Written task:
Count the lines below that contain the string "סלולרית" and give only that number.
── Information supplied ──
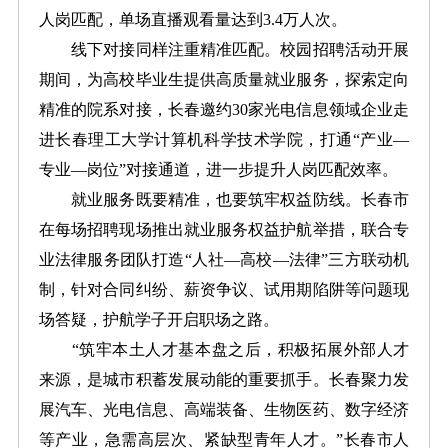
人岗匹配，单场直播观看量达到3.4万人次。
线下对接同样注重精准匹配。校园招聘活动开展
期间，为高校毕业生提供高质量就业服务，探索定向
精准的院系对接，长春邀约30家光电信息领域企业走
进长春理工大学计算机科学技术学院，打通“产业—
专业—岗位”对接通道，进一步提升人岗匹配效率。
就业服务既要精准，也要筑牢权益防线。长春市
在每场招聘现场推出就业服务权益护航举措，联合专
业法律服务团队打造“人社—高校—法律”三方联动机
制，针对合同纠纷、薪资争议、试用期陷阱等问题现
场答疑，护航学子开启职场之路。
“筑牢本土人才基本盘之后，积极拓展外部人才
来源，是城市积蓄发展动能的重要抓手。长春聚力发
展汽车、光电信息、高端装备、生物医药、数字经济
等产业，急需高层次、紧缺型青年人才。”长春市人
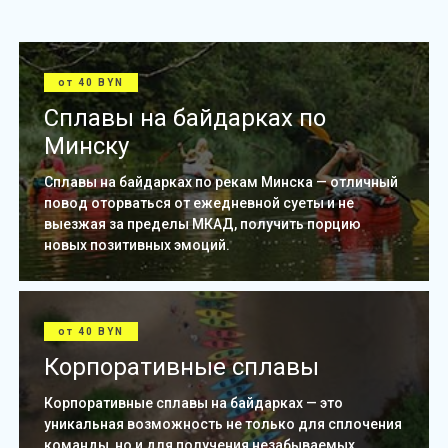
от 40 BYN
Сплавы на байдарках по
Минску
Сплавы на байдарках по рекам Минска — отличный
повод оторваться от ежедневной суеты и не
выезжая за пределы МКАД, получить порцию
новых позитивных эмоций.
от 40 BYN
Корпоративные сплавы
Корпоративные сплавы на байдарках — это
уникальная возможность не только для сплочения
команды, но и для получения незабываемых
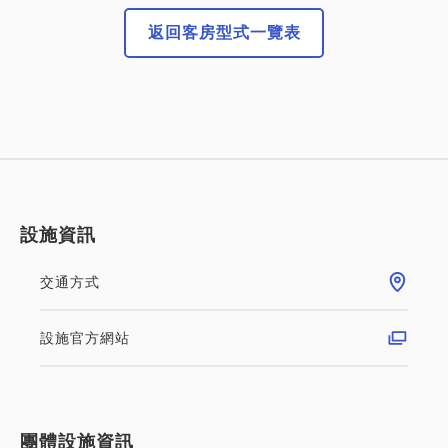
返回客房型式一覽表
設施資訊
交通方式
設施官方網站
團體設施資訊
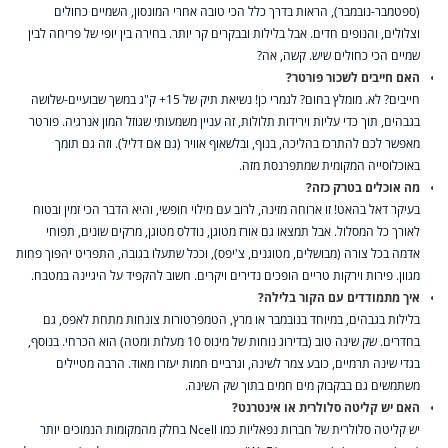
(ספטמבר-נובמבר), הראות בדרך כלל הכי טובה אחרי המונסון, השמיים כחולים
וצלולים, והנופים חדים. אבל בלילות ובבקרים קר יותר. בחירה בין יופי של פריחה לבין
שמיים הכי כחולים שיש. קשה, אה?
האם חייבים לשכור פורטר?
חייבים? לא. מומלץ בחום? לגמרי כן! נשיאת תיק של 15+ ק"ג במשך שבועיים-שלושה
בגבהים, תוך כדי עליות וירידות תלולות, זה עניין משמעותי שגוזל המון אנרגיה. פורטר
מאפשר לכם להתרכז בהליכה, בנוף, ובלשאוף אוויר (גם אם דליל). וזה גם תומך
באוכלוסייה המקומית שמתפרנסת מזה.
מה אוכלים בטרק כזה?
בעיקר דאל בהאט! זו ארוחה מזינה, לרוב עם מילוי חופשי, והיא הדבר הכי זמין ובטוח
לאורך כל המסלול. אבל תמצאו גם אורז מטוגן, נודלס מטוגן, מרקים שונים, תפוחי
אדמה בכל צורה (מבושלים, מטוגנים, צ'יפס), וככל שתעלו בגובה, התפריט יהפוך פחות
מגוון. פירות וירקות טריים הופכים נדירים ויקרים. חשוב להקפיד על היגיינה במטבח.
איך מתמודדים עם הקור בלילה?
בלילות בגבהים, במיוחד בנובמבר או מרץ, הטמפרטורות צונחות מתחת לאפס, גם
בחדרים. שק שינה טוב (בדירוג נוחות של מינוס 10 מעלות ומטה) הוא הכרחי. בנוסף,
בגדי שינה תרמיים, כובע צמר לשינה, וגרביים חמות יעזרו מאוד. הרבה מטיילים
משתמשים גם בבקבוק מים חמים בתוך שק השינה.
האם יש קליטה סלולרית או אינטרנט?
יש קליטה סלולרית של חברות נפאליות כמו Ncell בחלק מהמקומות הנמוכים יותר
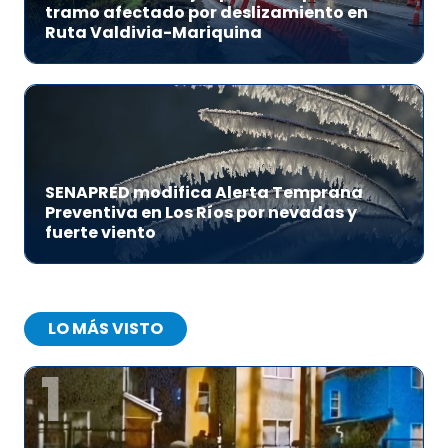
tramo afectado por deslizamiento en
Ruta Valdivia-Mariquina
SENAPRED modifica Alerta Temprana
Preventiva en Los Ríos por nevadas y
fuerte viento
LO MÁS VISTO
1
───
Finished exercise:
2